Kitty Hawk Models 1/48 Ural 4320/APA-5D Kit First Look
By Michael Benolkin
Date of Review | May 2020 | Manufacturer | Kitty Hawk Models |
---|---|---|---|
Subject | Ural 4320/APA-5D | Scale | 1/48 |
Kit Number | 80159 | Primary Media | Styrene, Photo-Etch |
Pros | Great kit for developing Soviet/Russian airfield dioramas/vignettes | Cons | Nothing noted |
Skill Level | Experienced | MSRP (USD) | $TBA |
First Look
The Ural 4320 family is one of many utility truck designs that have been produced for Soviet, Russian, and export use in military and civilian applications. The vehicle has a 6x6 power train that can easily handle its 6 ton payload, and is adaptable to a variety of roles by replacing the truck bed with a specialty system. One such system is the pallet containing a power generator system that is used to start military aircraft, this system being designated as the APA-5D. The Ural 4320 entered service in the 1970s replacing an earlier Ural design and remains in production today.
Kitty Hawk Models has produced the standard Ural 4320 truck and the APA-5D variant in 1/48 scale to provide some nice options for a Soviet or Russian airfield diorama or vignette. The kit is molded in tan styrene and presented on five parts trees plus two trees of clear parts, two frets of photo-etched details, and 14 tires (duplicate parts trees not shown).
Among the features and options in this kit:
- Two complete vehicles in this kit
- Both vehicles have detailed chassis and drivetrain
- Both vehicles have nicely detailed engine and transmission (but no positionable hood to show them)
- Nicely detailed cab interiors
- Positionable driver and passenger doors
- Ural 4320 truck bed is nicely detailed
- Ditto on the APA-5D generator pallet
- Positionable power cable booms on either side of generator
- Includes 2 x tow bars and 2 x boarding ladders for the Ural to carry or be positioned on your favorite 1970s-to-present Soviet/Russian 1/48 aircraft
This kit brings back some memories (war story alert). While I was stationed in Berlin in the late 1970s, there was an allied control zone for air traffic over and around Berlin to handle the air traffic for the airfields in the American, French, and British occupation zones. Military aircraft could fly around the zone to ensure nothing bad was happening around the Berlin wall or in the areas of East Berlin and East Germany that the control zone covered. There was one Soviet airfield inside the northeast area of the control zone that was home to the MiG-25 Foxbat. I had become friends with the Federal Aviation Administration (FAA) official in charge of the allied control zone and would hear interesting incidents that would transpire between Soviet and allied entities. One such incident came from a French Noratlas that decided to photograph what it could see on that Soviet airfield, so as the photographers were hanging out of the paratroop doors, the French pilots flew mere feet off the runway with their landing gear up. That's when they saw a MiG-25 being towed by a Ural truck and decided to fly over them. As the Soviet truck crew saw the odd flying boxcar bearing down on them, they jumped off the moving truck leaving the vehicle and Foxbat to find their own way. Before the Noratlas could recover at Tegel airport, my friend's phone was ringing from the Soviet hotline as he heard the angry commander complaining about the French.

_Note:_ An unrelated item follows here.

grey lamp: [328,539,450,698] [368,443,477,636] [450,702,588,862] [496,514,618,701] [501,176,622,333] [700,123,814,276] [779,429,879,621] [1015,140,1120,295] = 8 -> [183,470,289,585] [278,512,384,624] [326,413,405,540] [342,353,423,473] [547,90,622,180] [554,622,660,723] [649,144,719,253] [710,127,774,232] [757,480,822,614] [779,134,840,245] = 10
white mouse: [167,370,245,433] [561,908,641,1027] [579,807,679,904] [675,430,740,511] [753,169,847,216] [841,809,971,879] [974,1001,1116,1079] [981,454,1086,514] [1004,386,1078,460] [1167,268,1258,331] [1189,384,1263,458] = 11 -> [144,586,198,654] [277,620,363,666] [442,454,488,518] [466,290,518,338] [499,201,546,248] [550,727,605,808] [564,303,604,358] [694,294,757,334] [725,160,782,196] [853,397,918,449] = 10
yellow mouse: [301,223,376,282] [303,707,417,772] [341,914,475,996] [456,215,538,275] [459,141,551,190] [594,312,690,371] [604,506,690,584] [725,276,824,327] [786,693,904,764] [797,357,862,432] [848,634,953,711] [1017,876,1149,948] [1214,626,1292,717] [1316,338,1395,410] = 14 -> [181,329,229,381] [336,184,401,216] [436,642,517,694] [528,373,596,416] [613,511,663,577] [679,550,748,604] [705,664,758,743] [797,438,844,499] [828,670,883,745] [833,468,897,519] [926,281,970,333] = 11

If you'd like to add some interesting display options for your MiG-25, MiG-29, Su-27, etc., you have options to display an aircraft under tow, an aircraft hooked up for start complete with boarding ladder, or other configurations depending on the visual story you wish to replicate (including the unmanned Ural with a Foxbat in tow running out into the grass).
My sincere thanks to Kitty Hawk Models for this review sample!